Missouri Legislature
- Long title AN ACT To repeal sections 208.152, 217.230, and 221.120, RSMo, and to enact in lieu thereof four new sections relating to gender transition procedures. ;
- Territorial extent: Missouri
- Enacted by: Missouri Senate
- Enacted by: Missouri House of Representatives
- Signed by: Mike Parson
- Signed: June 7, 2023
- Effective: August 28, 2023
- Date of expiry: August 28, 2027

Legislative history

First chamber: Missouri Senate
- Introduced: December 1, 2022
- First reading: January 4, 2023
- Second reading: January 12, 2023
- Third reading: March 23, 2023
- Voting summary: 24 voted for; 8 voted against; 2 absent;

Second chamber: Missouri House of Representatives
- First reading: March 23, 2023
- Second reading: March 24, 2023
- Third reading: May 10, 2023
- Voting summary: 108 voted for; 50 voted against; 4 absent;

Summary
- Restricts medical professionals from administering gender-affirming medical care to Missourians under eighteen years of age.

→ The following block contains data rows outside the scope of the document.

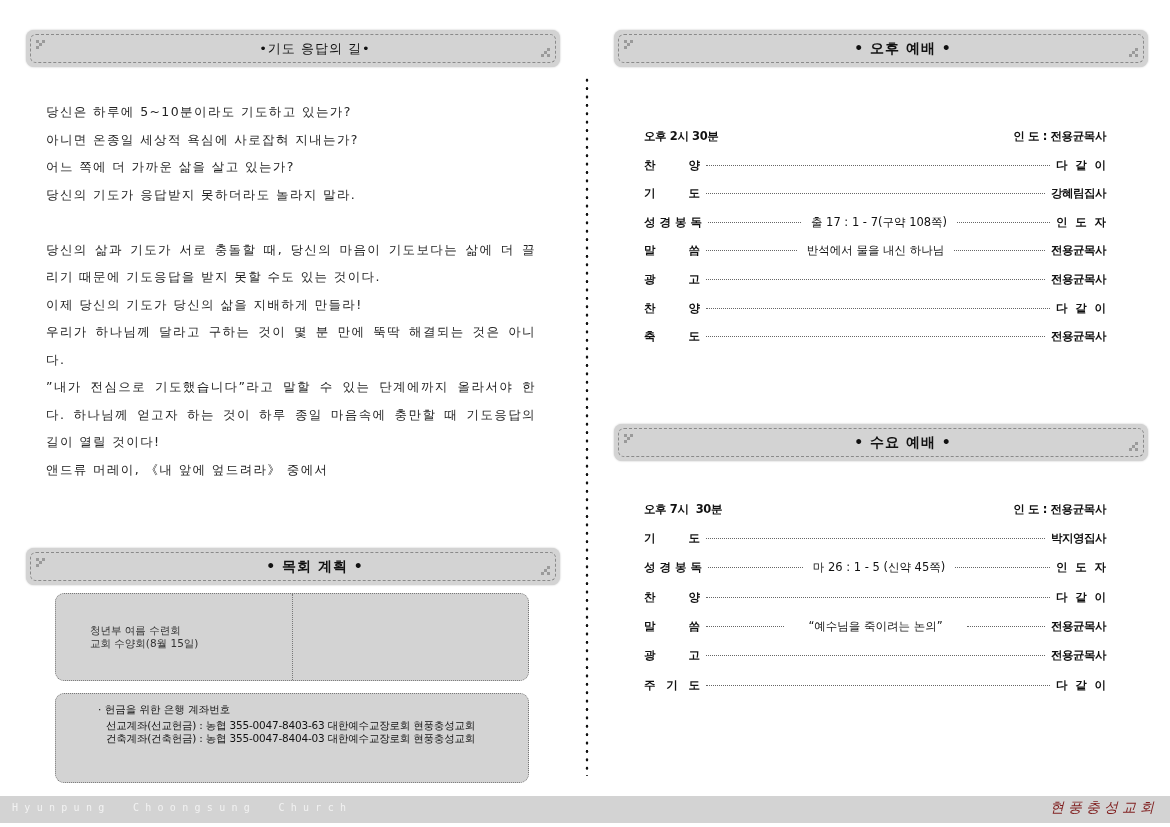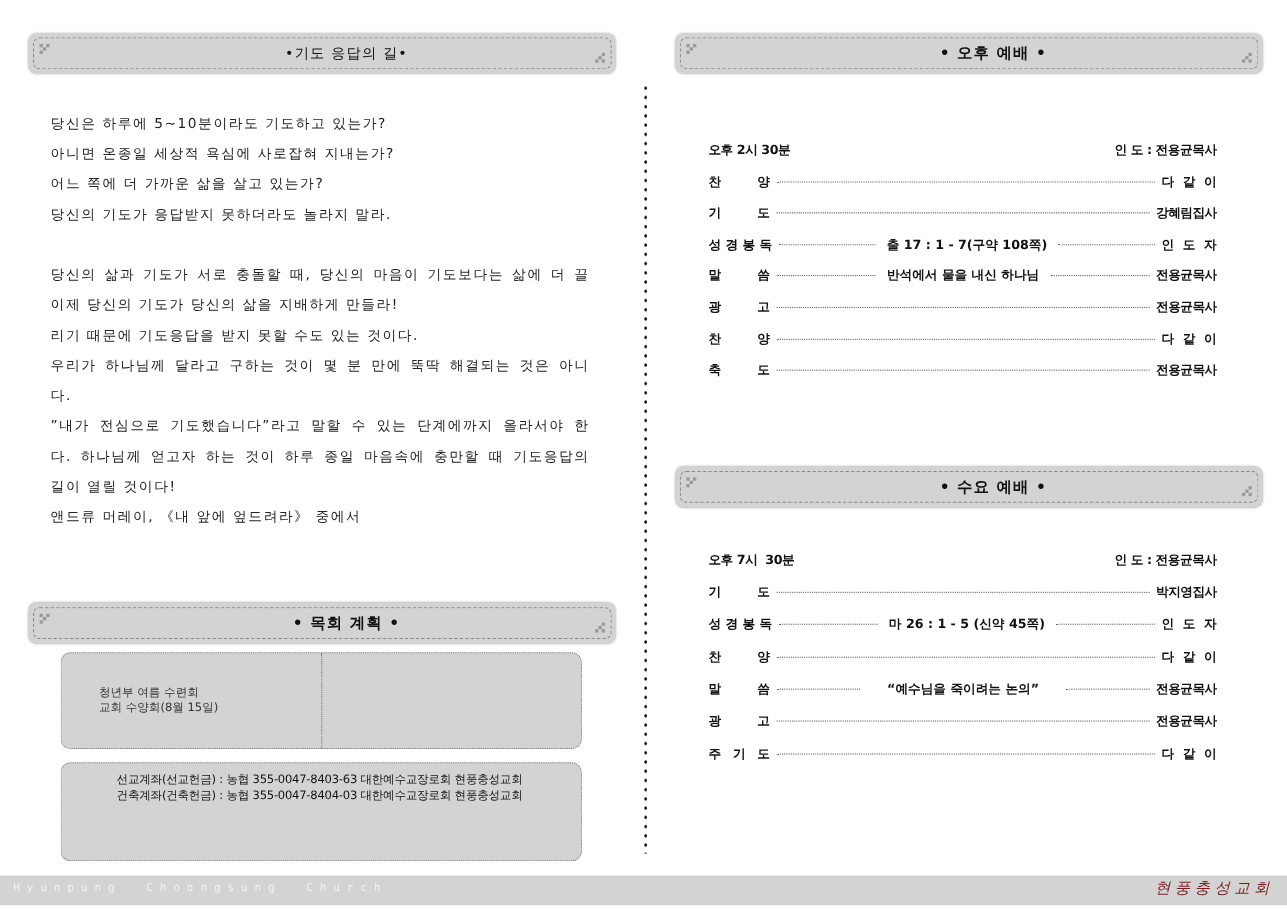--- a/index.html
+++ b/index.html
@@ -41,21 +41,21 @@
     background: #d3d3d3; border: 1.5px dotted #777; border-radius: 9px; padding: 9px 0 0 38px;
     font-size: 10.5px; line-height: 13.5px; color: #111; }
   .bank-box .head { margin-left: 4px; margin-bottom: 2px; }
   .bank-box .acct { margin-left: 12px; white-space: nowrap; letter-spacing: -0.2px; }
 
   .svc { position: absolute; left: 644px; width: 462px; font-size: 11.5px; color: #111; }
   .svc .row { position: absolute; left: 0; width: 462px; height: 18px; display: flex; align-items: center; font-weight: bold; }
   .svc .lbl { width: 56px; display: flex; justify-content: space-between; flex: none; }
   .svc .lbl.wide { width: 58px; }
   .svc .lead { flex: 1; height: 1px; margin: 0 6px; border-bottom: 1.3px dotted #666; align-self: center; }
-  .svc .mid { flex: none; padding: 0 4px; font-weight: bold; }
+  .svc .mid { flex: none; padding: 0 4px; font-weight: normal; }
   .svc .who { flex: none; min-width: 50px; text-align: right; display: flex; justify-content: space-between; }
   .svc .who.name { justify-content: flex-end; letter-spacing: -0.5px; }
   .svc .time-row { justify-content: space-between; font-weight: bold; letter-spacing: -0.4px; }
 
   .footer { position: absolute; left: 0; top: 796px; width: 1170px; height: 27px; background: #d3d3d3; }
   .footer .eng { position: absolute; left: 12px; top: 6px; font-family: "DejaVu Sans Mono", monospace; font-size: 10px; color: #f2f2f2; letter-spacing: 6.3px; word-spacing: 10px; }
   .footer .kor { position: absolute; right: 12px; top: 3px; font-family: "DejaVu Serif", serif; font-size: 14px; color: #7f1d1d; letter-spacing: 4px; font-style: italic; }
 </style>
 </head>
 <body>
@@ -78,22 +78,22 @@
   </div>
 </div>
 
 <div class="prose">
   <p>당신은 하루에 5~10분이라도 기도하고 있는가?</p>
   <p>아니면 온종일 세상적 욕심에 사로잡혀 지내는가?</p>
   <p>어느 쪽에 더 가까운 삶을 살고 있는가?</p>
   <p>당신의 기도가 응답받지 못하더라도 놀라지 말라.</p>
   <div class="gap"></div>
   <p class="just">당신의 삶과 기도가 서로 충돌할 때, 당신의 마음이 기도보다는 삶에 더 끌</p>
+  <p>리기 때문에 기도응답을 받지 못할 수도 있는 것이다.</p>
   <p>이제 당신의 기도가 당신의 삶을 지배하게 만들라!</p>
-  <p>리기 때문에 기도응답을 받지 못할 수도 있는 것이다.</p>
   <p class="just">우리가 하나님께 달라고 구하는 것이 몇 분 만에 뚝딱 해결되는 것은 아니</p>
   <p>다.</p>
   <p class="just">”내가 전심으로 기도했습니다”라고 말할 수 있는 단계에까지 올라서야 한</p>
   <p class="just">다. 하나님께 얻고자 하는 것이 하루 종일 마음속에 충만할 때 기도응답의</p>
   <p>길이 열릴 것이다!</p>
   <p>앤드류 머레이, 《내 앞에 엎드려라》 중에서</p>
 </div>
 
 <div class="banner" style="left:26px; top:548px; width:534px;">
   <div class="inner">
@@ -115,20 +115,21 @@
 
 <div class="plan-box">
   <div class="cell">
     <div>청년부 여름 수련회</div>
     <div>교회 수양회(8월 15일)</div>
   </div>
   <div class="cell"></div>
 </div>
 
 <div class="bank-box">
+  <div class="head">· 헌금을 위한 은행 계좌번호</div>
   <div class="acct">선교계좌(선교헌금) : 농협 355-0047-8403-63 대한예수교장로회 현풍충성교회</div>
   <div class="acct">건축계좌(건축헌금) : 농협 355-0047-8404-03 대한예수교장로회 현풍충성교회</div>
 </div>
 
 <div class="vdots"></div>
 
 <div class="banner" style="left:614px; top:30px; width:534px;">
   <div class="inner">
     <span class="corner tl">
         <i style="left:0;top:0"></i>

= Missouri Senate Bill 49 =

Missouri Save Adolescents from Experimentation (SAFE) Act

Missouri Senate Bill 49 (SB 49), also known as the Missouri Save Adolescents from Experimentation (SAFE) Act, is a 2023 law in the state of Missouri that restricts access to gender-affirming medical care for minors, such as hormone replacement therapy (HRT), puberty blockers, and sex reassignment surgery. It was signed into law by Governor Mike Parson on June 7, 2023 and entered into force on August 28. As a result of negotiations in the legislature, the law is set to expire on August 28, 2027.

It was passed alongside Senate Bill 39, which restricts transgender Missourians from competing in sports differing from their biological sex. The bill was filibustered by Missouri Democrats in the legislature and only passed after a compromise was made to allow the law to expire in 2027. Lawsuits were filed against Senate Bill 49 following its passage, including one by the ACLU of Missouri and Lambda Legal in July 2023. In November 2024, a Missouri circuit judge ruled in favor of upholding the law.

== Provisions ==
Senate Bill 49 prohibits medical professionals in the state of Missouri from administering gender-affirming hormone therapy, which can include estradiol valerate, testosterone, and puberty blockers. Sex reassignment surgery is also prohibited. It followed emergency regulations issued by Attorney General Andrew Bailey, which included an 18-month waiting period before minors could be prescribed any such treatment.